If you want to use a pre-built container from AWS, you can skip this step. However, if you need to customize the inference logic, you may need to create a custom Docker container.

  1. Create a Dockerfile: Create a Dockerfile that installs the necessary dependencies and sets up the inference script.
   FROM python:3.8

   # Install dependencies
   RUN pip install --upgrade pip
   RUN pip install transformers torch boto3

   # Copy the inference script
   COPY inference.py /opt/ml/code/inference.py

   # Set the entry point
   ENV SAGEMAKER_PROGRAM inference.py
  1. Create the Inference Script: Create an inference.py file that handles loading the model and performing inference.
   import os
   import json
   from transformers import AutoModelForCausalLM, AutoTokenizer

   # Load the model and tokenizer
   def model_fn(model_dir):
       tokenizer = AutoTokenizer.from_pretrained(model_dir)
       model = AutoModelForCausalLM.from_pretrained(model_dir)
       return {"model": model, "tokenizer": tokenizer}

   # Handle incoming requests
   def input_fn(request_body, request_content_type):
       if request_content_type == 'application/json':
           input_data = json.loads(request_body)
           return input_data['text']
       else:
           raise ValueError(f"Unsupported content type: {request_content_type}")

   # Perform inference
   def predict_fn(input_data, model_dict):
       model = model_dict["model"]
       tokenizer = model_dict["tokenizer"]
       inputs = tokenizer(input_data, return_tensors="pt")
       outputs = model.generate(**inputs)
       return tokenizer.decode(outputs[0], skip_special_tokens=True)

   # Return the response
   def output_fn(prediction, response_content_type):
       return json.dumps({"generated_text": prediction})
  1. Build and Push the Docker Image: Build the Docker image and push it to Amazon Elastic Container Registry (ECR).
   # Build the Docker image
   docker build -t qwen-2.5-inference .

   # Tag the image for ECR
   docker tag qwen-2.5-inference:latest .dkr.ecr..amazonaws.com/qwen-2.5-inference:latest

   # Push the image to ECR
   aws ecr get-login-password --region  | docker login --username AWS --password-stdin .dkr.ecr..amazonaws.com
   docker push .dkr.ecr..amazonaws.com/qwen-2.5-inference:latest

Step 4: Deploy the Model on SageMaker

  1. Create a SageMaker Model: Use the SageMaker Python SDK to create a model object.
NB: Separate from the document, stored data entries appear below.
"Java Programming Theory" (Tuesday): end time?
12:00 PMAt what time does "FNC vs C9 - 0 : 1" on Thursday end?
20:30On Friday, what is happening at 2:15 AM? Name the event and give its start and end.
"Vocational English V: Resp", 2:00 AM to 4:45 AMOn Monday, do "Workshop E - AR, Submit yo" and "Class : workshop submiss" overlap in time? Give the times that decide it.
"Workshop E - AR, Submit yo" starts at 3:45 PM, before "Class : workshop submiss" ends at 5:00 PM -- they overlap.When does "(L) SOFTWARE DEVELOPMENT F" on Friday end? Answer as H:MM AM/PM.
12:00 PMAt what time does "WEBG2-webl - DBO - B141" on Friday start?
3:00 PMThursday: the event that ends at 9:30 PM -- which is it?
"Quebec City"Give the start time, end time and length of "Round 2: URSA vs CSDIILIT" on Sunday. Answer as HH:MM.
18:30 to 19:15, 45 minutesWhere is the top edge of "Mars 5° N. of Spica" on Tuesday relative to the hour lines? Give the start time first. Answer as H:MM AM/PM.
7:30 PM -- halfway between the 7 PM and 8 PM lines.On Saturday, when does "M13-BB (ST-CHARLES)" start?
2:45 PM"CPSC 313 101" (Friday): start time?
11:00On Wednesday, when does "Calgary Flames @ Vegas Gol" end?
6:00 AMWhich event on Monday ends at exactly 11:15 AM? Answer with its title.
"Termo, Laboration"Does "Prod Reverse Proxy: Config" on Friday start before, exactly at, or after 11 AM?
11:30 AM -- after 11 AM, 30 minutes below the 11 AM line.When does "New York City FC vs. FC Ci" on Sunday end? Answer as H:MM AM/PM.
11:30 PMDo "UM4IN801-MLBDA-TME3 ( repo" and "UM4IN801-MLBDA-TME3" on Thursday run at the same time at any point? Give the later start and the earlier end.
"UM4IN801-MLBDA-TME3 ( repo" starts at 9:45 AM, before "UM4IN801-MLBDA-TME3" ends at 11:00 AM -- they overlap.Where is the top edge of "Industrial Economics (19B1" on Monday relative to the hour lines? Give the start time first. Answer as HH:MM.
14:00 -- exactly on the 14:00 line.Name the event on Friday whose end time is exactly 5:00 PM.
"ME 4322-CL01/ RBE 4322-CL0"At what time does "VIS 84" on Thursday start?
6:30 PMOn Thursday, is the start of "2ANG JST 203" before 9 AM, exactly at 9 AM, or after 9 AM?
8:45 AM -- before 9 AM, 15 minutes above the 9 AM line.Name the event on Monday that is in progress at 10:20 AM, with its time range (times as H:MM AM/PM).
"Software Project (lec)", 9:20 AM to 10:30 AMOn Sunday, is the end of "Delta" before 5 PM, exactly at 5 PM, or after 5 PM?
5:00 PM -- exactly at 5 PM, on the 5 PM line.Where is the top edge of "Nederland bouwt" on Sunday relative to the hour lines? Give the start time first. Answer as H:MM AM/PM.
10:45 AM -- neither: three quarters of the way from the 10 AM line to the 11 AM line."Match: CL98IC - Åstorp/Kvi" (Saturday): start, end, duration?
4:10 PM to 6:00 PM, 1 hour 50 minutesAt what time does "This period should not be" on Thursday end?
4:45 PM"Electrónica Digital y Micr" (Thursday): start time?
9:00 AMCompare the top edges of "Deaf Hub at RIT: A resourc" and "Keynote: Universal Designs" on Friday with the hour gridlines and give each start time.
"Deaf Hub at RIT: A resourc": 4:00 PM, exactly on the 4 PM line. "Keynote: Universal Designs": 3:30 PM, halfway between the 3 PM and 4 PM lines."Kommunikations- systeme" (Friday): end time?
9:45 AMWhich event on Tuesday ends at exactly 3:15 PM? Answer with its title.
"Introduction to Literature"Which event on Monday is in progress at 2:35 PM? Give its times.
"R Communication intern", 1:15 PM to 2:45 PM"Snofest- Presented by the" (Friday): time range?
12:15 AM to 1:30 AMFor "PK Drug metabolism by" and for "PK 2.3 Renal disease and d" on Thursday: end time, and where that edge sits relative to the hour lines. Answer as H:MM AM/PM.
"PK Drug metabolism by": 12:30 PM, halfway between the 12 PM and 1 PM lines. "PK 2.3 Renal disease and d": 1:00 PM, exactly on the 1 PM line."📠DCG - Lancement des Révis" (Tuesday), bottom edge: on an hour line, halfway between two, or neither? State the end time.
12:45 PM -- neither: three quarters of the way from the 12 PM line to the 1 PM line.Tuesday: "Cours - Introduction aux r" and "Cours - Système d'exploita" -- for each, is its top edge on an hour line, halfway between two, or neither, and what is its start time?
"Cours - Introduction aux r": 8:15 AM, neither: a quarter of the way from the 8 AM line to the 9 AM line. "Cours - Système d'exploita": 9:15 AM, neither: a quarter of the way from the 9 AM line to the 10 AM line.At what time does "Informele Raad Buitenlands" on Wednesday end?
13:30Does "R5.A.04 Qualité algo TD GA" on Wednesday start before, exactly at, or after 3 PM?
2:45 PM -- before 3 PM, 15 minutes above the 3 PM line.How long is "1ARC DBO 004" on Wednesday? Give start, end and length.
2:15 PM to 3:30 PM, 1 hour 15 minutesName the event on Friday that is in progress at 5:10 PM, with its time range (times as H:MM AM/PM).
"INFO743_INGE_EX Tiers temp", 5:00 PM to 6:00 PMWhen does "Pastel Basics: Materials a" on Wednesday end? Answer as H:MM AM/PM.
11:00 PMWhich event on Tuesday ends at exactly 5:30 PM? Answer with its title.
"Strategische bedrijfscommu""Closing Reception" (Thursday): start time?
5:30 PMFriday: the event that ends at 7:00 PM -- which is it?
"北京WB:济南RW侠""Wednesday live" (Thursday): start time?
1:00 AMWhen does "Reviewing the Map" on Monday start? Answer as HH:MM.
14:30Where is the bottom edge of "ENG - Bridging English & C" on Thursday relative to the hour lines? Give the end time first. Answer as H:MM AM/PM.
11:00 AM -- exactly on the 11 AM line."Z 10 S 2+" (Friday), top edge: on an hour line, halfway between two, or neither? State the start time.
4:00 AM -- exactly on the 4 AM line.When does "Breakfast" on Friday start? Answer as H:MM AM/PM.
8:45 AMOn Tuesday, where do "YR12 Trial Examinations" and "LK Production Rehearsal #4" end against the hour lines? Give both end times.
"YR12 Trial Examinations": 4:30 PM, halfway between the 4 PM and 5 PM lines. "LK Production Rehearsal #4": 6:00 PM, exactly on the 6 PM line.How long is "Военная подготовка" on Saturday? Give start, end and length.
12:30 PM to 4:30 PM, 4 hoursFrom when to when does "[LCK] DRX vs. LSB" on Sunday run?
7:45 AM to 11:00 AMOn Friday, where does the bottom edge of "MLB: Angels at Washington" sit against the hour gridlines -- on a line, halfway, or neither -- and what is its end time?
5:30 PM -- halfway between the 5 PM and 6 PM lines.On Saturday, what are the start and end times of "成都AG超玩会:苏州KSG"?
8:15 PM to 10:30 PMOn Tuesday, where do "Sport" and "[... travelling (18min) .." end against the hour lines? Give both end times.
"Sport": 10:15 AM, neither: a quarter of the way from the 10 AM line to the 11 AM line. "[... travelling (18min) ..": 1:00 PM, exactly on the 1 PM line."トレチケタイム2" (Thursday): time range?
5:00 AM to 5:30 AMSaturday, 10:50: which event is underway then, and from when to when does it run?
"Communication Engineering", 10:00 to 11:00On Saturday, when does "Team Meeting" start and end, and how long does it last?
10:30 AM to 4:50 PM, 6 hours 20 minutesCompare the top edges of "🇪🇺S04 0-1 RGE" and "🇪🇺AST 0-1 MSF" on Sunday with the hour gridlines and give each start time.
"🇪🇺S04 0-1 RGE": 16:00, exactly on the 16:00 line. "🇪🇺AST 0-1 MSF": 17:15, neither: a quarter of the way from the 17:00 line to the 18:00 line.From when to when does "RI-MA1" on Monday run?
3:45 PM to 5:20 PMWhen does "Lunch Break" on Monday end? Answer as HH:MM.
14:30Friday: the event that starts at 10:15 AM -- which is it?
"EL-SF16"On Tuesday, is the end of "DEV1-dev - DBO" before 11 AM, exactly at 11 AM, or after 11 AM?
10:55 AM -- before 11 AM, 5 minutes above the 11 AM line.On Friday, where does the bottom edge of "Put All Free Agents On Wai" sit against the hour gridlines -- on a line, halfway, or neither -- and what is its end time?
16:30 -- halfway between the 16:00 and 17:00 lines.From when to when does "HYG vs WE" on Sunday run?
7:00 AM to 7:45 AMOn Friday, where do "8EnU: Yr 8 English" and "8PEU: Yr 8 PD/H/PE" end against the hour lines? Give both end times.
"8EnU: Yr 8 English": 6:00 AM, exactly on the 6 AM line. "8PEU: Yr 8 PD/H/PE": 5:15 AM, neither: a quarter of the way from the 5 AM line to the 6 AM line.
If you created a custom container, specify the ECR image URI.
   import sagemaker
   from sagemaker import Model

   role = "arn:aws:iam:::role/"
   model_data = "s3://your-s3-bucket-name/qwen-2.5/qwen-2.5.tar.gz"
   image_uri = ".dkr.ecr..amazonaws.com/qwen-2.5-inference:latest"

   model = Model(
       image_uri=image_uri,
       model_data=model_data,
       role=role,
       name="qwen-2.5-model"
   )
  1. Deploy the Model to an Endpoint: Deploy the model to a SageMaker endpoint.
   predictor = model.deploy(
       initial_instance_count=1,
       instance_type='ml.m5.large'
   )

Step 5: Test the Endpoint

Once the endpoint is deployed, you can test it by sending inference requests.

import json

# Test the endpoint
data = {"text": "What is the capital of France?"}
response = predictor.predict(json.dumps(data))

print(response)

Step 6: Clean Up

To avoid unnecessary charges, delete the endpoint and any associated resources when you're done.

predictor.delete_endpoint()

Conclusion

You have successfully deployed Alibaba's Qwen-2.5 model on AWS using Amazon SageMaker. You can now use the SageMaker endpoint to serve real-time inference requests. Depending on your use case, you can scale the deployment by adjusting the instance type and count.